Yesterday, I had a lengthy conversation with the Vice President of Finance of a major company. He was immersed in the capital budgeting process, and wanted to discuss ways to evaluate investment proposals.
Our conversation started with a discussion of the cost of capital, which is an important ingredient in evaluating investments. After all, what could be more logical than ranking investment opportunities by their projected returns, taking into account the cost of capital, and putting money into the most lucrative opportunities?
In my writing, I argue that all revenues are not equally desirable – some produce high profits, and some actually produce losses. Profitability management is all about figuring out which is which, and how to get more profits from an existing business.
But are all profits equally desirable?
The answer is no – and the key to understanding the difference between “good profits” and “bad profits” is the Investment Decision Matrix, pictured below.
The desirability of an investment is not just a function of the likely returns, but also and more importantly, the strategic relevance (whether the investment moves the company’s strategy forward).
Two quadrants of the matrix are easy, the other two take some thought. Let’s start with the easy ones. The upper right, high returns and high strategic relevance, is an obvious winner. The lower left, low returns and low strategic relevance, is a pretty poor bet.
Think about the upper left, high returns but low strategic relevance. This quadrant is quicksand. These investments look very attractive, but take the company’s capital and focus away from its main line of business. All too many companies have unclear and unproductive positioning because they lack the discipline to say no to attractive-looking investments that don’t fit. Ultimately, companies that do this get picked off by highly-focused competitors. These are the investments that produce “bad profits.”
Let’s look at the lower right, low returns but high strategic relevance.

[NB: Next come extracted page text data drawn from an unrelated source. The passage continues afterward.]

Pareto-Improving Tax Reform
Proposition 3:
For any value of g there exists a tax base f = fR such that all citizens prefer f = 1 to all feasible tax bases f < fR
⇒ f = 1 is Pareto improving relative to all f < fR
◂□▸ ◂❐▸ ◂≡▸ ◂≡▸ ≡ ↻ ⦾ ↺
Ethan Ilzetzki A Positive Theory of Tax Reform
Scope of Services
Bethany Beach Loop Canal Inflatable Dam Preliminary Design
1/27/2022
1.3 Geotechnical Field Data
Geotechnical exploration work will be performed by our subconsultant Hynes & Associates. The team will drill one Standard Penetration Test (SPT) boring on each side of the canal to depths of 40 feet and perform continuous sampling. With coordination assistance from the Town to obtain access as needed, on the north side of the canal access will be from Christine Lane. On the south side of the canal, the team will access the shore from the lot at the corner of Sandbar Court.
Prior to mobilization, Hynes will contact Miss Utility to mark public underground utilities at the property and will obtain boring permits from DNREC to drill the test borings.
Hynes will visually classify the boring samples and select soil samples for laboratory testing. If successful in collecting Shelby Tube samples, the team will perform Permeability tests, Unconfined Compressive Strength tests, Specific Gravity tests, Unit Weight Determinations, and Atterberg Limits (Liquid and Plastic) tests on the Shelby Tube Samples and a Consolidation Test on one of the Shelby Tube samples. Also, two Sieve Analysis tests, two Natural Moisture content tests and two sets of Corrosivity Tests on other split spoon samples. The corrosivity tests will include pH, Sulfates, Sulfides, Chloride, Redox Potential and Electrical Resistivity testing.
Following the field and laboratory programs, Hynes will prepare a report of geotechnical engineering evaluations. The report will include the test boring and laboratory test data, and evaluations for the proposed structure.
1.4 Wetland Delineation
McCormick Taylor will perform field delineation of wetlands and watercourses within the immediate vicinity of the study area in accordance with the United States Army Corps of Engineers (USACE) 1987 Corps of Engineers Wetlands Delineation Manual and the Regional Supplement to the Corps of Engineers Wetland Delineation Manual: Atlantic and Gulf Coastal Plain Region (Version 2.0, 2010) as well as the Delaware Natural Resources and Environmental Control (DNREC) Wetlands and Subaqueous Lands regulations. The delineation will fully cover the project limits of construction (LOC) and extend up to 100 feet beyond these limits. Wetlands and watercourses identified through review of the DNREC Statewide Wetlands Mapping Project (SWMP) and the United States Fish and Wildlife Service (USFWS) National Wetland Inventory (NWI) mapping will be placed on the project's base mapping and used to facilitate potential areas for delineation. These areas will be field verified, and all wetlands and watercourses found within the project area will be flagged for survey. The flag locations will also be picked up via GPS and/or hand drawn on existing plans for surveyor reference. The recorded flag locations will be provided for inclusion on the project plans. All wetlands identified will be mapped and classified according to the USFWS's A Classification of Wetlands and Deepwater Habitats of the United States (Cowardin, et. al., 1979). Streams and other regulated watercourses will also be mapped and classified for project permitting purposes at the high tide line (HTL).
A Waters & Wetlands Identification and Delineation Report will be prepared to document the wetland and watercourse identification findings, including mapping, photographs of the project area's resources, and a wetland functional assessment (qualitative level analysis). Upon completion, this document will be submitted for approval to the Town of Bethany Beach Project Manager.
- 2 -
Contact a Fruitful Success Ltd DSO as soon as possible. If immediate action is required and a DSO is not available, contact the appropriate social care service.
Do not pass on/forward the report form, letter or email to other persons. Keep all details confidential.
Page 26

These are investments that would show up at the bottom of a simple capital budgeting ranking, but are essential to moving the company forward. Here, the watchword is “courage.”
For example, I remember meeting with the top officers of a major telecom company several years ago when telecom companies first began to develop video capabilities that could compete with cable TV. The company had a study that showed that an early investment in video would not pass the company’s investment hurdle rate. The question was whether to invest.
After discussion, the officers saw that the real question was not whether this initial video investment produced high enough returns. Rather the right question was whether the company was willing to remain the dominant communications channel into millions of customers, or whether it was willing to open the door for a host of competitors to get a foothold in all of their customers. Fortunately, the management team made the right decision.
The moral of the story: If investments in the upper left quadrant produce “bad profits,” investments in the lower right produce “good losses.”
How is this possible? Investments are virtually always part of larger business or strategic initiatives. The correct frame of analysis is the overall initiative, not just the component investment.
Within this strategic context, capital budgeting is a useful way to evaluate alternative ways to accomplish a strategic goal (e.g. which machine to choose), but you can’t use capital budgeting to determine strategy.
This is why it is so important that CFOs and other top finance managers be broad-gauge strategic thinkers, as well as disciplined business managers. Their company’s future depends on it.